*** Opening of Material provided ***
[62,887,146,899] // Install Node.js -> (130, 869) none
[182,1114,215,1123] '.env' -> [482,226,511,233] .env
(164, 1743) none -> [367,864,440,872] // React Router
*** Close of Material provided ***
*** Opening of Material provided ***
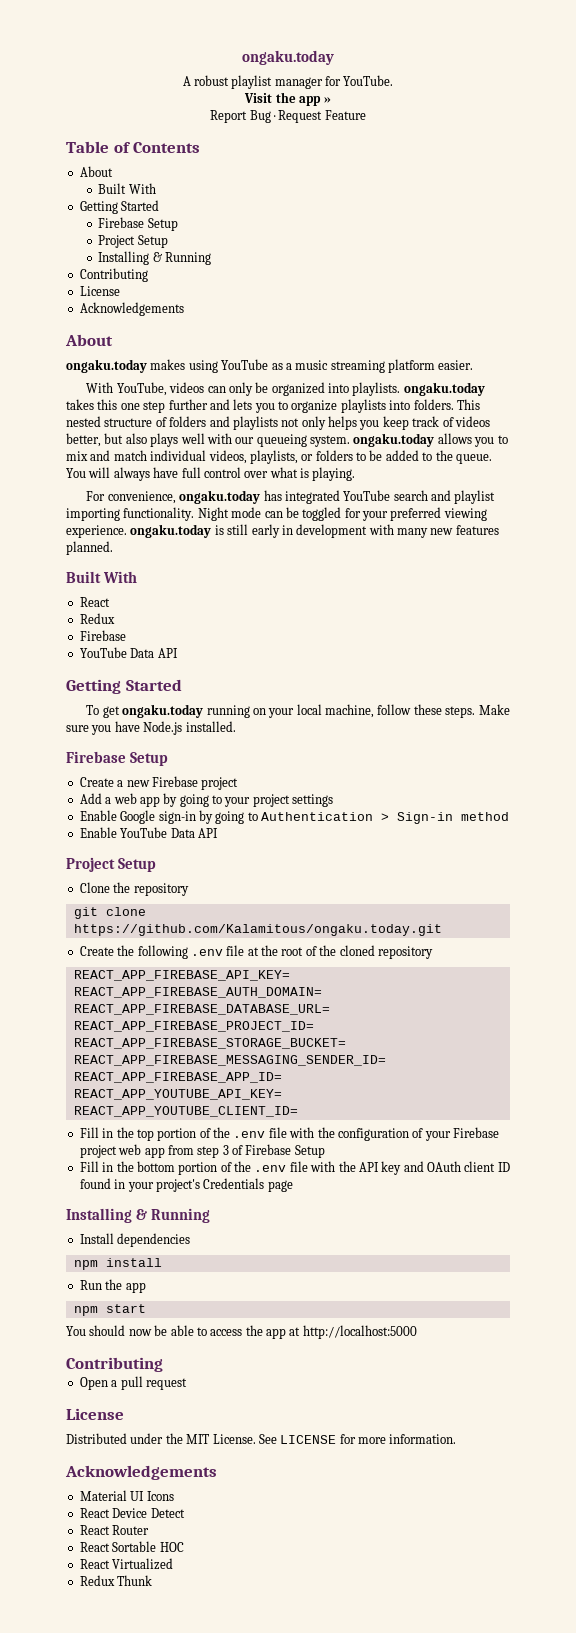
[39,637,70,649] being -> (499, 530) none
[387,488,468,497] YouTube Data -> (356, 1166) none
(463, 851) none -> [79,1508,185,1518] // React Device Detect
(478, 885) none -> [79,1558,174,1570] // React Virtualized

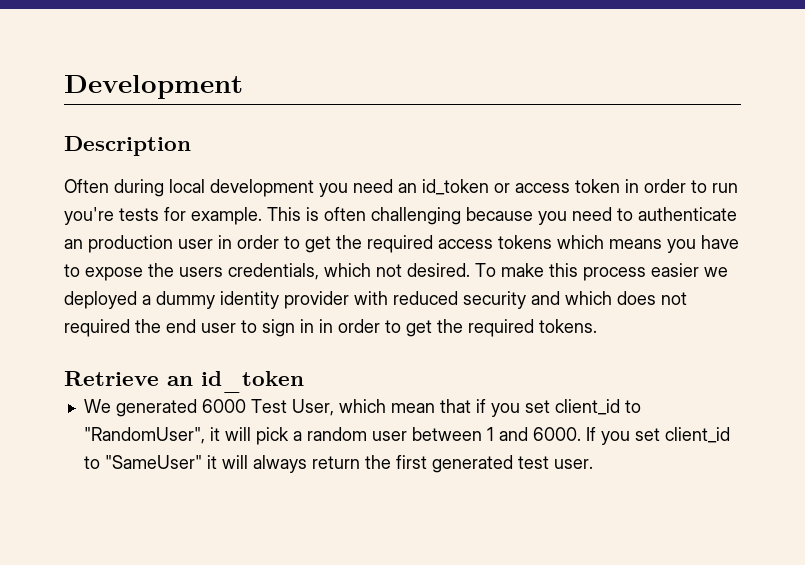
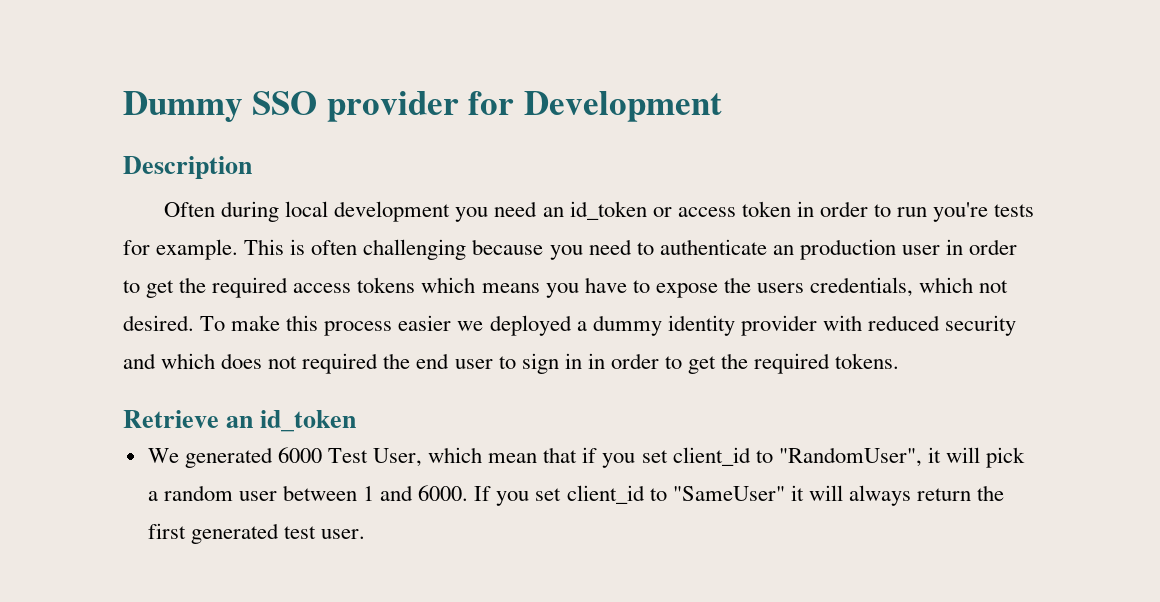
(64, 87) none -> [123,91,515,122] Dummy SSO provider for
*** Close of Material provided ***
*** Opening of Material provided ***
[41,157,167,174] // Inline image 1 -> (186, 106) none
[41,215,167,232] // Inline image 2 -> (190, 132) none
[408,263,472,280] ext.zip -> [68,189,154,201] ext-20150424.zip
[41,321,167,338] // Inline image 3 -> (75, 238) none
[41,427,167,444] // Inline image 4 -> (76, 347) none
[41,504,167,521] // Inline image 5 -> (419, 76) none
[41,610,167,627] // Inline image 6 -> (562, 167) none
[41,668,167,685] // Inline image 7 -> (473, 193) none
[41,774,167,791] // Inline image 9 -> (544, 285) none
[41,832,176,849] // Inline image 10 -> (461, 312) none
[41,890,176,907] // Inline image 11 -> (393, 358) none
*** Close of Material provided ***
Give back, exactly as written, the stretch from the line with "[41,504,167,521] // Inline" through the line with "[41,890,176,907] // Inline", and no other lines from the records above.

[41,504,167,521] // Inline image 5 -> (419, 76) none
[41,610,167,627] // Inline image 6 -> (562, 167) none
[41,668,167,685] // Inline image 7 -> (473, 193) none
[41,774,167,791] // Inline image 9 -> (544, 285) none
[41,832,176,849] // Inline image 10 -> (461, 312) none
[41,890,176,907] // Inline image 11 -> (393, 358) none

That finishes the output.